* _SHORT PROBLEM_
Put the lines of every entry below into a single numbered list, leaving out any blank lines.

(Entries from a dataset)
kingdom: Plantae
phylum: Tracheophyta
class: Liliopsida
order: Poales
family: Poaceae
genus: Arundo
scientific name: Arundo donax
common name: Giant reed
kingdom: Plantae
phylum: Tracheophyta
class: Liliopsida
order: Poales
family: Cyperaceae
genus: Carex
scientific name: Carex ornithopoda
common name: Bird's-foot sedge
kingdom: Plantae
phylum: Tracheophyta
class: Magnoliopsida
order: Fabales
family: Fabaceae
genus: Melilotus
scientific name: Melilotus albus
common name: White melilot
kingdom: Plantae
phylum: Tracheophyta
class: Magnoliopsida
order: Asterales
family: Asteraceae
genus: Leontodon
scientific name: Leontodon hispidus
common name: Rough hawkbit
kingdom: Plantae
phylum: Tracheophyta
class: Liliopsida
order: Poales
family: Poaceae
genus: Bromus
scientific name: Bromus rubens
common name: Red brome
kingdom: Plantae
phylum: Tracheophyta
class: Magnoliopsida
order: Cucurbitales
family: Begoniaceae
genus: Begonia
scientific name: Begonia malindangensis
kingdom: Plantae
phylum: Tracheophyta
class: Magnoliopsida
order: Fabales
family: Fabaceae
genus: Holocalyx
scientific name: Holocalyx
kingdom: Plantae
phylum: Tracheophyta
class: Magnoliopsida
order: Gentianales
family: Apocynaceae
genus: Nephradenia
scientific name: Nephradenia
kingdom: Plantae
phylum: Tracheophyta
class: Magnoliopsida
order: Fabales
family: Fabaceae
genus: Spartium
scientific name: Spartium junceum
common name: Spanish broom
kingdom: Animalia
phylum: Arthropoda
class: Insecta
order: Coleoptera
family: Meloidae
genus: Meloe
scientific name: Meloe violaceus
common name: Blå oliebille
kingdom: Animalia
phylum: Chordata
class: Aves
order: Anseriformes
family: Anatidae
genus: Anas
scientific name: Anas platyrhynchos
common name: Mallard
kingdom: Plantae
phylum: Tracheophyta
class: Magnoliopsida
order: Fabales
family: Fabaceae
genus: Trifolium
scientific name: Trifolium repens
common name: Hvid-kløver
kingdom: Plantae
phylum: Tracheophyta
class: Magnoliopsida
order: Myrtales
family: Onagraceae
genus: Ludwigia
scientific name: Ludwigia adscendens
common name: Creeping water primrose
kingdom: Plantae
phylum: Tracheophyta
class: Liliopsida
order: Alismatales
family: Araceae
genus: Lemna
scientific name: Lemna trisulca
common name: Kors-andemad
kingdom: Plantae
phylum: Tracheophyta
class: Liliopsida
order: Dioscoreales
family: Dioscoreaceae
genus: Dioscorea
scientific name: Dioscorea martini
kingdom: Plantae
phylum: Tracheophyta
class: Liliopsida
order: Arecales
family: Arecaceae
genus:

* _RESPONSE BELOW_
1. kingdom: Plantae
2. phylum: Tracheophyta
3. class: Liliopsida
4. order: Poales
5. family: Poaceae
6. genus: Arundo
7. scientific name: Arundo donax
8. common name: Giant reed
9. kingdom: Plantae
10. phylum: Tracheophyta
11. class: Liliopsida
12. order: Poales
13. family: Cyperaceae
14. genus: Carex
15. scientific name: Carex ornithopoda
16. common name: Bird's-foot sedge
17. kingdom: Plantae
18. phylum: Tracheophyta
19. class: Magnoliopsida
20. order: Fabales
21. family: Fabaceae
22. genus: Melilotus
23. scientific name: Melilotus albus
24. common name: White melilot
25. kingdom: Plantae
26. phylum: Tracheophyta
27. class: Magnoliopsida
28. order: Asterales
29. family: Asteraceae
30. genus: Leontodon
31. scientific name: Leontodon hispidus
32. common name: Rough hawkbit
33. kingdom: Plantae
34. phylum: Tracheophyta
35. class: Liliopsida
36. order: Poales
37. family: Poaceae
38. genus: Bromus
39. scientific name: Bromus rubens
40. common name: Red brome
41. kingdom: Plantae
42. phylum: Tracheophyta
43. class: Magnoliopsida
44. order: Cucurbitales
45. family: Begoniaceae
46. genus: Begonia
47. scientific name: Begonia malindangensis
48. kingdom: Plantae
49. phylum: Tracheophyta
50. class: Magnoliopsida
51. order: Fabales
52. family: Fabaceae
53. genus: Holocalyx
54. scientific name: Holocalyx
55. kingdom: Plantae
56. phylum: Tracheophyta
57. class: Magnoliopsida
58. order: Gentianales
59. family: Apocynaceae
60. genus: Nephradenia
61. scientific name: Nephradenia
62. kingdom: Plantae
63. phylum: Tracheophyta
64. class: Magnoliopsida
65. order: Fabales
66. family: Fabaceae
67. genus: Spartium
68. scientific name: Spartium junceum
69. common name: Spanish broom
70. kingdom: Animalia
71. phylum: Arthropoda
72. class: Insecta
73. order: Coleoptera
74. family: Meloidae
75. genus: Meloe
76. scientific name: Meloe violaceus
77. common name: Blå oliebille
78. kingdom: Animalia
79. phylum: Chordata
80. class: Aves
81. order: Anseriformes
82. family: Anatidae
83. genus: Anas
84. scientific name: Anas platyrhynchos
85. common name: Mallard
86. kingdom: Plantae
87. phylum: Tracheophyta
88. class: Magnoliopsida
89. order: Fabales
90. family: Fabaceae
91. genus: Trifolium
92. scientific name: Trifolium repens
93. common name: Hvid-kløver
94. kingdom: Plantae
95. phylum: Tracheophyta
96. class: Magnoliopsida
97. order: Myrtales
98. family: Onagraceae
99. genus: Ludwigia
100. scientific name: Ludwigia adscendens
101. common name: Creeping water primrose
102. kingdom: Plantae
103. phylum: Tracheophyta
104. class: Liliopsida
105. order: Alismatales
106. family: Araceae
107. genus: Lemna
108. scientific name: Lemna trisulca
109. common name: Kors-andemad
110. kingdom: Plantae
111. phylum: Tracheophyta
112. class: Liliopsida
113. order: Dioscoreales
114. family: Dioscoreaceae
115. genus: Dioscorea
116. scientific name: Dioscorea martini
117. kingdom: Plantae
118. phylum: Tracheophyta
119. class: Liliopsida
120. order: Arecales
121. family: Arecaceae
122. genus:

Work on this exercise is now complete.